My first two weeks on the Bay Island of Utila have far exceeded my expectations. Since starting work at the Iguana Research and Breeding Centre, I have been involved in a variety of projects and activities, some of which I have already seen the fruits of my labour, albeit relatively small.
On my first day, I participated in a recycled glass bottle workshop at the local NGO Bay Islands Conservation Association (BICA) with the other volunteers from the Centre, including a large group of biology students visiting from the capital, Tegucigalpa. During this workshop, we used a metal wire similar to what you would find in your typical oven to heat and cut the base of the bottles, and made drinking glasses out of them. These glasses were sold to a popular bar in town called Tranquila and we’ve already been served with them!
Last week we spent a total of 4 hours walking through a mangrove monitoring site to label trees we would use to set the limits for the iguana research area. Some of my responsibilities at the Centre include helping to take care of the Swamper iguana, a species endemic to the island of Utila, and whose habitat is in the mangroves. During my time here, I will provide support to the new mangrove restoration project by visiting various monitoring sites to assess the state of the mangroves in the hopes of protecting this valuable ecosystem.
I am also involved in the environmental education project, leading an “arts and crafts” workshop using recycled materials to raise children’s awareness about our current environmental issues and the need to reduce our waste while using our creativity to turn “garbage” into something useful or decorative. For instance, we made brooms out of a plastic pop bottle cut into strips, pen holders using toilet paper rolls and animals out of plastic cups.

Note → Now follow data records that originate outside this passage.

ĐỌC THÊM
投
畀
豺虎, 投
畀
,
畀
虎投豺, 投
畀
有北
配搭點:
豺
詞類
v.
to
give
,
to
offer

We’ve held two of these workshops and this Friday afternoon, in honour of Wetland Day last weekend, we made a mangrove mural with bottle caps, cloth from a T-shirt and aluminum paper. We intend to continue this tradition with the support of local organizations including the Whale Shark Ocean Research Centre and BICA. With the beginning of the school year already started, I will help give presentations within the next few weeks on environmental themes including ecology, anthropological impact on the environment and climate change.
I’ve already had the opportunity to see the less-explored parts of the island, including the freshwater caves. We walked an hour to and from the caves, and lit up our way inside with candles, where swimming in the refreshing clear water paid off our hard work.
Within the next few weeks we hope to organize community events such as beach cleanups to raise awareness about the current waste management challenge and to get people feeling involved and contributing to making a difference.
I’ve been enjoying gaining hands-on experience in the environmental field and I look forward to seeing the rest of our projects through, learning from and contributing to them as much as I can.